Chronique

Insomnia Brass Band

Crooked Alligator

Almut Schlichting (bars), Anke Lucks (tb), Christian Marien (dm).

Label / Distribution : Tiger Moon Records

Lors de notre chronique du dernier disque d’Insomnia Brass Band, nous notions le plaisir régressif des brass bands de poche. L’impression de s’enfiler quelques bonbons acidulés à écouter le sax baryton d’Almut Schlichting découper les déhanchements habiles du trombone d’Anke Lucks. Le sentiment de se gaver de chocolat en assistant à la danse du batteur Christian Marien sur le si fluide « Little People » et sa mélodie toute en rondeur inventée par la tromboniste sur Crooked Alligator, leur nouvel album toujours paru chez Tiger Moon. À première vue, rien n’a changé dans la pétulante formule du trio allemand que l’on peut rapprocher chez nous de Journal Intime ou de la Campanie des Musiques à Ouïr, notamment cette capacité à puiser dans des racines populaires.

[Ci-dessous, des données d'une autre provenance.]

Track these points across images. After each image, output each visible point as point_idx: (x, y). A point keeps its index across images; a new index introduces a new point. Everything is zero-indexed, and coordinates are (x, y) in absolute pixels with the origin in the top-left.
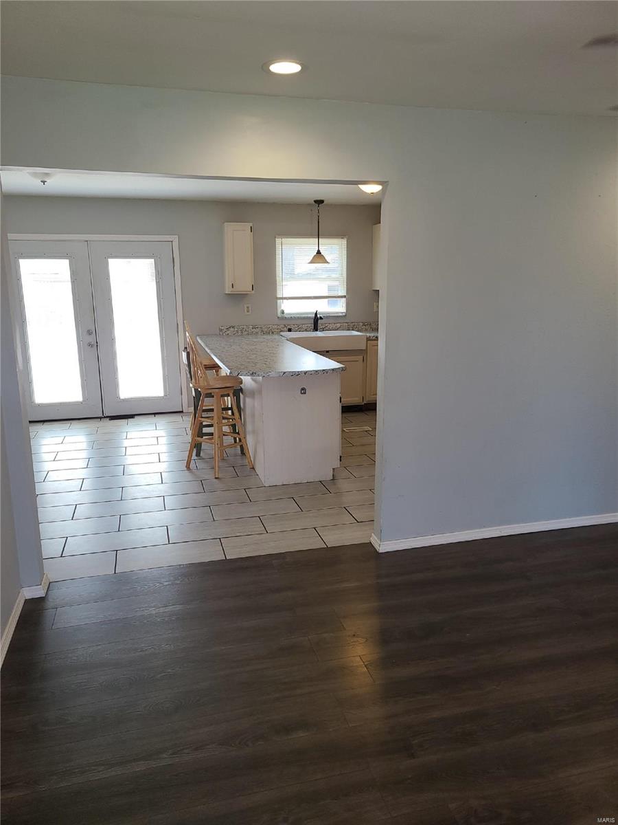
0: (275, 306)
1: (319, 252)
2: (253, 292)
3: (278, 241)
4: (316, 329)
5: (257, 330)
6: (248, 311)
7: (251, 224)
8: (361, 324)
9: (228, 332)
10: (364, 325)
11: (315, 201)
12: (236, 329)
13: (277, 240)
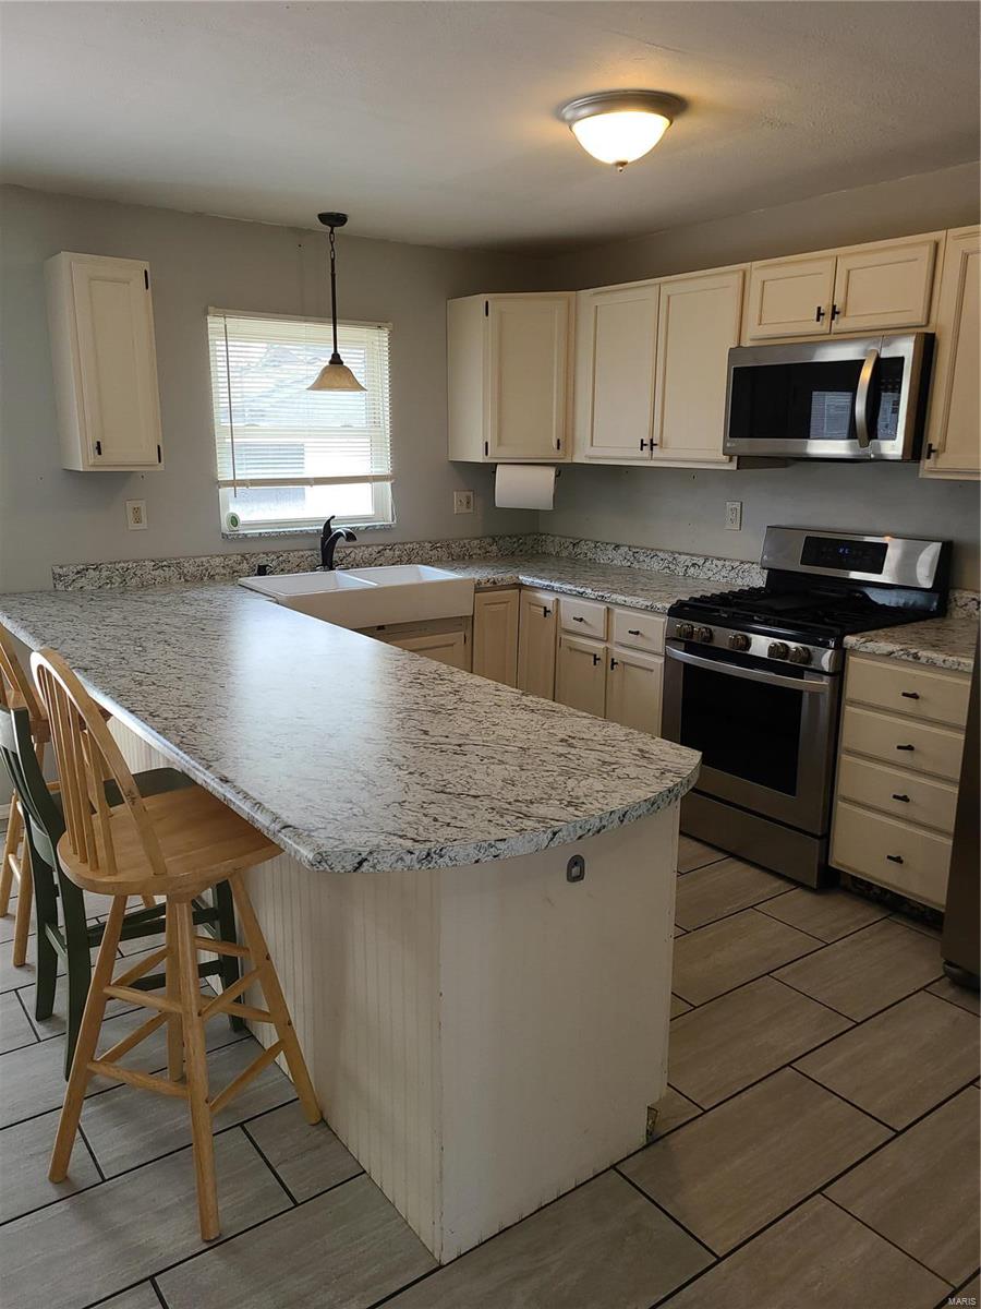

Ainsi « Traces of Summer » et sa rythmique agressive menée par Marien a de nombreux attraits d’une tradition de bayou, d’autant que les attaques de Schlichting sont particulièrement acérées. Le travail de la tromboniste Anke Lucks est ici très important, et l’on perçoit très vite qu’elle est capable de jouer dans tous les contextes et d’influer sur le cours des choses, comme elle l’a démontré en participant notamment il y a quelques années à Rotfront, un groupe allemand très populaire entre Hip Hop et Punk Rock. Notons qu’on retrouvait également, il a dix ans, les deux soufflantes de l’Insomnia dans un très intéressant nonet, Rusira Mixtett à la diversité sautillante. Lorsque l’orchestre va chercher davantage d’espace dans le très beau « Mountain In Motian », c’est le trombone qui introduit une forme de légèreté et de distance dans un morceau écrit par Christian Marien, qu’on connaît bien pour faire partie d’un autre trio, le I Am Three de Silke Eberhard.

L’Insomnia Brass Band continue à danser. Il n’a pas l’intention de terminer sa nuit, et gère ce qu’il faut d’adrénaline pour nous emmener avec lui. Ils sont trois, mais semblent capables de se démultiplier à l’envi. « Sunday Song » est à cette image, souple, dégingandé et gouailleur, avec un saxophone baryton volubile et volontiers grasseyant qui offre beaucoup de liberté au trombone. On suit encore le trio avec beaucoup de plaisir dans ces contrées nouvelles où l’on se sent comme chez soi.